13.2.08

Hibernamos siglos en una caverna de cavernícola prehistórico, moderno. Cuando los arqueólogos de la mente llegaron al sitio, no podían creerlo. Las paredes estaban llenas de escrituras, mensajes del subconsciente, miles de palabras que no pudimos reprocharnos, que anotamos creyendo entenderlas, creyendo que nadie las leería, creyendo, que no es sabiendo. Creer, pero el creer del falso saber.

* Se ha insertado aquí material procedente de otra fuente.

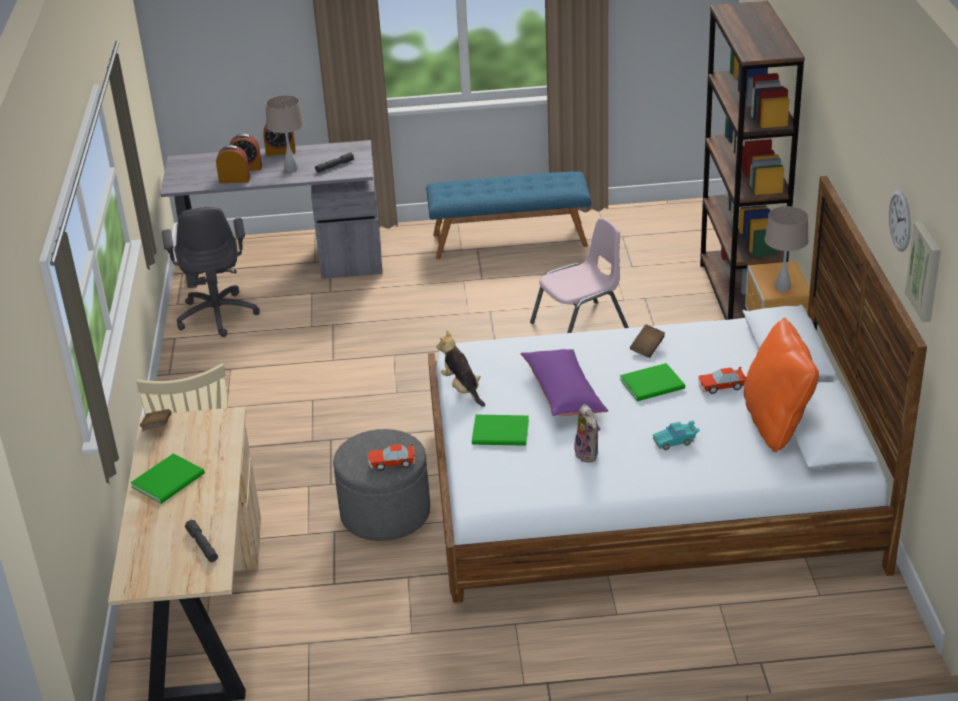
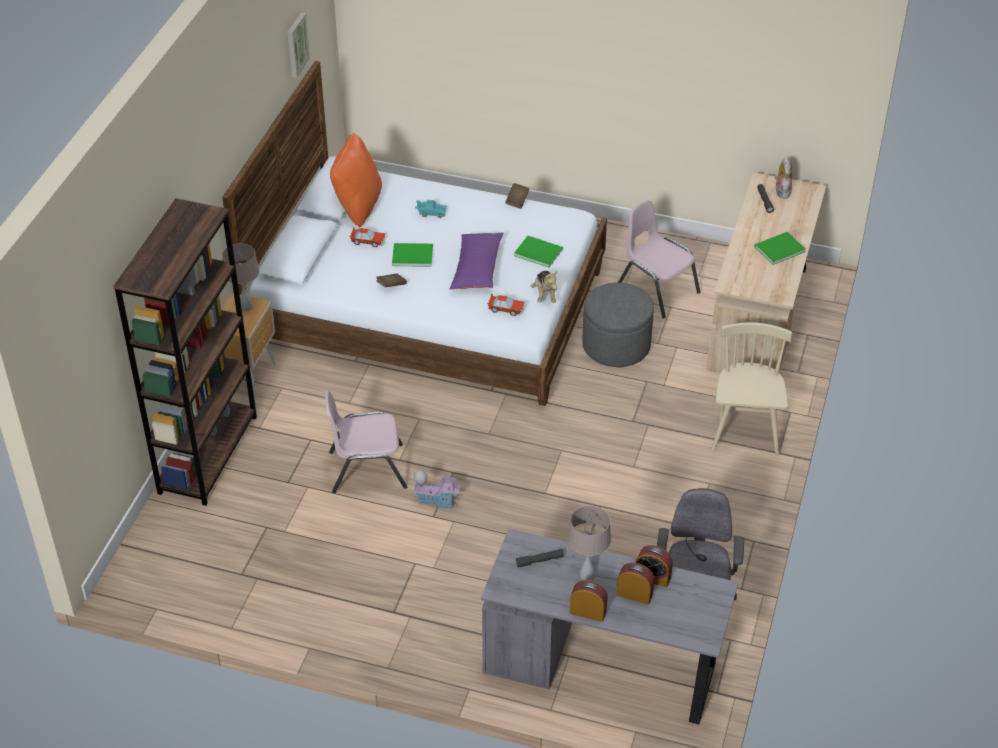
camera: 160 degrees left, 10 degrees up
brown book [140,409,171,431] -> brown book moved to [505,183,530,209]
toy car [368,444,415,471] -> toy car moved to [487,294,524,316]
blue bench [426,172,591,259] -> none
plush toy [574,404,600,463] -> plush toy moved to [775,158,792,199]
wall clock [889,189,911,252] -> none
none -> toy house [414,470,460,510]
none -> pink chair [618,200,700,318]

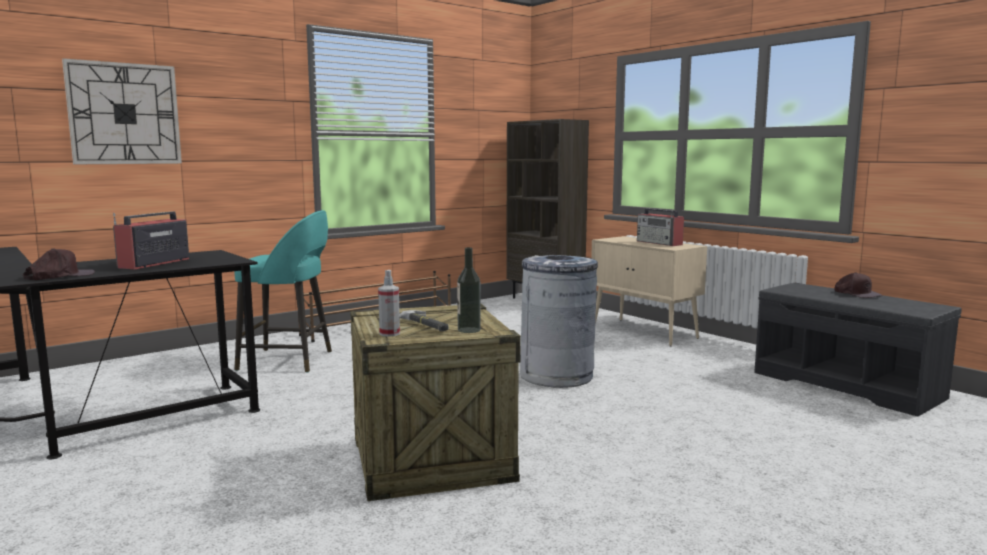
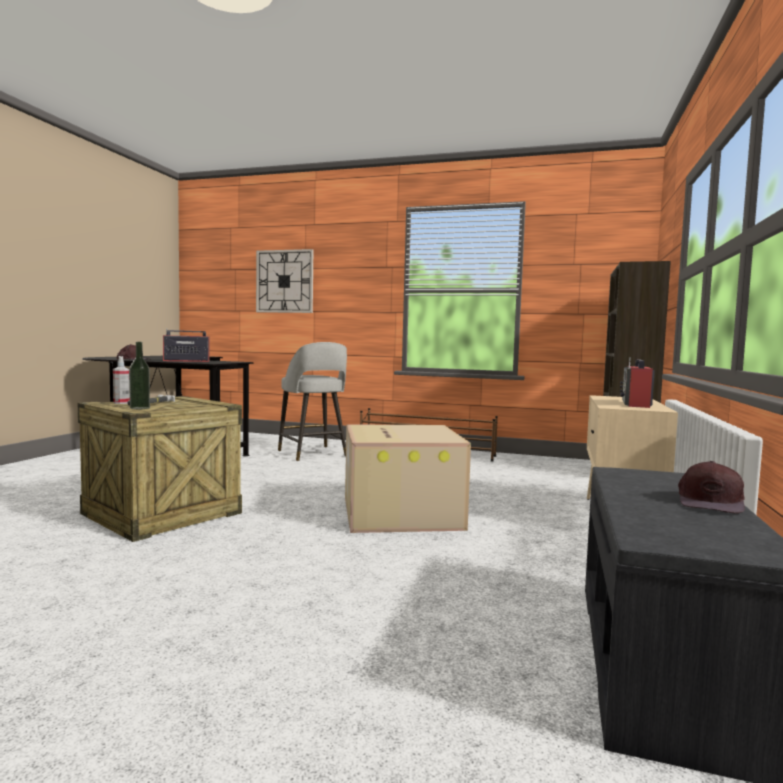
camera: 55 degrees right, 5 degrees down
turquoise stool [234,210,332,373] -> grey stool [278,342,347,461]
grey trash can [520,255,598,388] -> cardboard box [345,424,471,533]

Hibernamos millones de años tras el velo que separaba la cueva de la verdadera realidad (y qué fuerte, que inmenso, que inentendible es decir que haya una realidad verdadera, que haya otra de mentira, que sencillamente no sea una sola), imaginando un muro y sin atrevernos a comprobar que era solo un velo. Nos tocamos el cuerpo en paz, para adivinarnos y no dejar de tenernos presentes. Nos encerramos en nuestras propias caricias, dulcificando el ego, amándonos hasta odiarnos, encerrándonos donde no puedan llegar.
Lloramos miles de veces, incontables veces, y nunca se enteró nadie desde afuera.
Ahora la caverna está vacía, los arqueólogos aún perplejos rozan suavemente cada escritura hundida en la piedra, comprobando, asumiendo el hallazgo, saboreando el triunfo de tan valioso tesoro.
Ante sus ojos se abre un mundo casi desconocido, ante sus ojos la realidad se enriquece, las verdades toman más matices de colores, la euforia de entender se apodera de ellos, y solo pueden estar ahí, mirando, leyendo, captando, enriqueciendo todo lo que alguna vez pensaron que habría bajo el Sol.
Hibernamos, sí. Y ya no. Solo quedan esos restos, memorias de un tiempo donde dormíamos llorando sin animarnos a despertar riendo. Solo queda una escritura, un miedo, una necesidad, y una angustia que siempre extraña volver a estar donde nada podía pasar más que una tenue escapada del Sol por una rendija.